Any tips are much appreciated! Cheers,
At the risk of going slightly off topic, I'd just like to add a little something here. The supervisor has two CPUs on board - one on the route processor (RP or MSFC) and one on the switch processor (SP or PFC). When you issue a 'show proc cpu' in IOS on the 6k you are pulling the CPU stats from the RP, which handles most things we would ordinarily thing about: routing protocol updates, process-switched packets, telnet/SSH sessions, and higher-level functions of the device.
To pull the CPU stats from the SP you'd issue a 'remote command switch show process cpu'. The SP CPU is responsible for the low level goings-on in the switch. It handles IGMP snooping, spanning-tree BPDU processing, etc. It's also responsible for keeping in touch with the line cards via the EOBC (ethernet out-of-band channel).

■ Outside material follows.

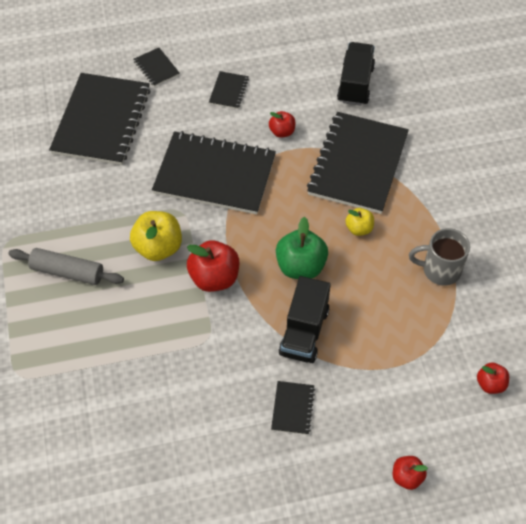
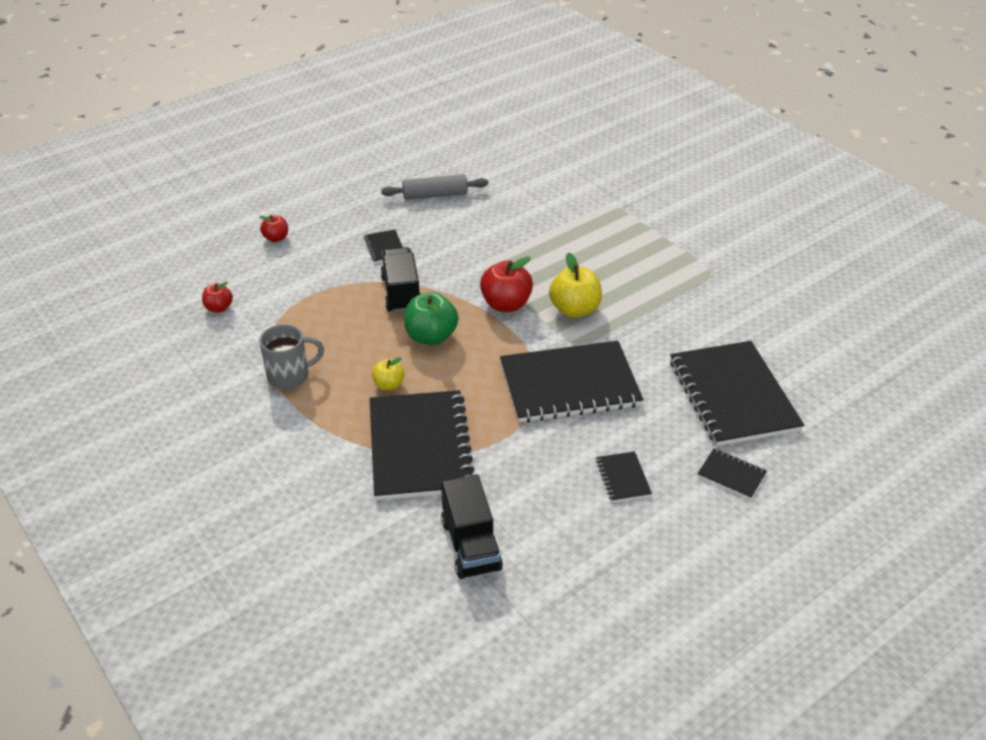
camera: 155 degrees right, 15 degrees down
(67, 271) = (637, 270): grey rolling pin -> grey rolling pin (435, 195)
(282, 132) = (527, 452): red apple -> none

Getting back on track, in your case it looks like you identified the overutilized CPU to be on the WiSM module. fw_lcp (firmware line card protocol) is the process responsible for communicating via the EOBC with the supervisor. It looks like the WiSM was having trouble communicating with the sup via LCP. Why this happened in the first place is anybody's guess if you can't reproduce it, but hopefully now you'll have a better grasp of what originally happened!